“It’s not the company. It’s the credibility. My credibility. I can’t just sit on the bench and let other people play the game. Not my game. Not with their rules.” – Henry Kravis, Barbarians at the Gates

How does a category killer in retail actually emerge? What set of circumstances come together at what point in time that conspire to take the opportunity?

How does a sleeping category awake to find its own version of Barbarians at the gate. How do the strong become the vulnerable in such a relatively short period of time?

Wikipedia defines a category killer as “a product, service, brand, or company that has such a distinct sustainable competitive advantage that competing firms find it almost impossible to operate profitably in that industry (or in the same local area). The existence of a category killer eliminates almost all market entities, whether real or virtual. Many existing firms leave the industry, thereby increasing the industry’s concentration ratio”.

A category killer is usually a big box retail chain that is focused on one or few categories of merchandise and offers a wide selection of merchandise in these categories at relatively low prices. The emergence of such stores has taken a toll on specialised local stores in the same market, but also affected many larger department stores.

What are the characteristics of a category killer?

  • Fast distribution into a fragmented market
  • Deep and narrow range
  • Typically a very strong focus on price and volume
  • High focus on promotional and localised advertising
  • Attacking a passive somewhat disjointed sector invariably reliant on the way it was “in the day”

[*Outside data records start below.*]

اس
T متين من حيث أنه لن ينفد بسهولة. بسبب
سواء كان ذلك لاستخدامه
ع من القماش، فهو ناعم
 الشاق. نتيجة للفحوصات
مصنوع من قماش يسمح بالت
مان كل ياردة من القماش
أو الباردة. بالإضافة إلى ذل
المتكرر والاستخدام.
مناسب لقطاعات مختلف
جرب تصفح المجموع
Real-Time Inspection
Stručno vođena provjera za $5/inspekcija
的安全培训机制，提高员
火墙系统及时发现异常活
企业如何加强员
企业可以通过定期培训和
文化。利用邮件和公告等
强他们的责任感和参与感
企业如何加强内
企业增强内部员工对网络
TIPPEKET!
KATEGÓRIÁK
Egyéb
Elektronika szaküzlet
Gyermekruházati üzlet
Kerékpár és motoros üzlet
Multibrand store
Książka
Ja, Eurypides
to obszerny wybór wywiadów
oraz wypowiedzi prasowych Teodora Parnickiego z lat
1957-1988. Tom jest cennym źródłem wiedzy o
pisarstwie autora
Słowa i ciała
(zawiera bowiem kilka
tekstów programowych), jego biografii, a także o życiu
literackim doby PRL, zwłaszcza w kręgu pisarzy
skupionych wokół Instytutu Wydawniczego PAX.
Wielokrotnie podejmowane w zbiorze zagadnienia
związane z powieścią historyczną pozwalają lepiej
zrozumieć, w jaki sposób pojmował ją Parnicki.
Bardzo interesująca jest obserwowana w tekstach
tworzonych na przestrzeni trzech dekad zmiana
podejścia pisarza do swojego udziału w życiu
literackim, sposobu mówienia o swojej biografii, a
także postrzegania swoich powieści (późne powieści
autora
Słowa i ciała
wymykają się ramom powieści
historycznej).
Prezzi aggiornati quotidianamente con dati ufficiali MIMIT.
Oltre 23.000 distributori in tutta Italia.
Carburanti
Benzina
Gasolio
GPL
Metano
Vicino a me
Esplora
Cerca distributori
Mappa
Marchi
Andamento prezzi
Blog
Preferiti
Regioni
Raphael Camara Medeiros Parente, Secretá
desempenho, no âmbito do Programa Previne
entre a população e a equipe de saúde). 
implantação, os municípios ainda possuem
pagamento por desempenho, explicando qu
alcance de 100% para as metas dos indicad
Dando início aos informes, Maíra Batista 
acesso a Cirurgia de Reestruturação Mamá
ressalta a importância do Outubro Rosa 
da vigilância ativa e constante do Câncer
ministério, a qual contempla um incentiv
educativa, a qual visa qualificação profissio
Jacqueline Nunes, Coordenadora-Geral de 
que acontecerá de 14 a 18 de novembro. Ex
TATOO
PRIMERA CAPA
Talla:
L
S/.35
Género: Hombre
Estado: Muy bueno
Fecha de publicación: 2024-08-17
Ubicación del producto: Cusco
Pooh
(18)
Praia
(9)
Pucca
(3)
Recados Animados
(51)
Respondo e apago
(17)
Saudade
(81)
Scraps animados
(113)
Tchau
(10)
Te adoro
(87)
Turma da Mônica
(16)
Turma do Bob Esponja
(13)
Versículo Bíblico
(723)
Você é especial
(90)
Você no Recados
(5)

One anecdote we all grew up on is that locational mix is a strategic advantage, and increasingly this is a less reliable observation, as is the adage that strategy is a relatively fixed three year forecast of all variables.

Category killers treat both assumptions with contempt, vociferously moving forward with a steadfast momentum that is irrepressible in nature.

One category killer that makes this point is Chemist Warehouse. Chemist Warehouse is Australia’s 13th largest retailer by turnover, with sales of $2.7 billion and more than 10,000 staff.

Chemist Warehouse has in excess of 260 stores, representing about four per cent of all retail pharmacies across Australia, however, its sales make up 20 per cent of total retail pharmacy sales, dispensing around 15 per cent of medicines covered under the Pharmaceutical Benefits Scheme (PBS).

This juggernaut is punching at a great pace, decimating traditional pharmaceutical, health, cosmetics, vitamins, and perfumery sectors in its wake. It is not a long bow to suggest that the cosmetic perfumery sector, long the bastion of our department stores, recognising approximately 25-35% of their sales, is under some pressure in their mid-market perfumery and cosmetics product range from an entirely dispassionate category killer.

At least 60 per cent of Chemist Warehouse sales ($1.5 billion) are in retail product, and judging by ranging instore and category mix, it’s not hard to see $300 million being spent in that mid-market cosmetic and perfumery sector alone at Chemist Warehouse.

Perhaps another telling statistic is that this business is already at 90 per cent of the sales of the Myer department store channel.

As my Ebeltoft Group colleague, Hilary Kahn, puts it:

“With supermarkets stocking so much of the front store offer, the independent pharmacists, who didn’t change quickly, were always vulnerable to competition. Inevitably, smart retailers like the Chemist Warehouse owners and partners looked around at the market – they’d watched the lack of positioning give way to price in hardware and electronics. Chemist Warehouse studied the EDLP model and got it right.”

Globalisation, omni-channel, department store wars, fragmented marketplaces all turn to one side while the Barbarians attack the underbelly of the beast.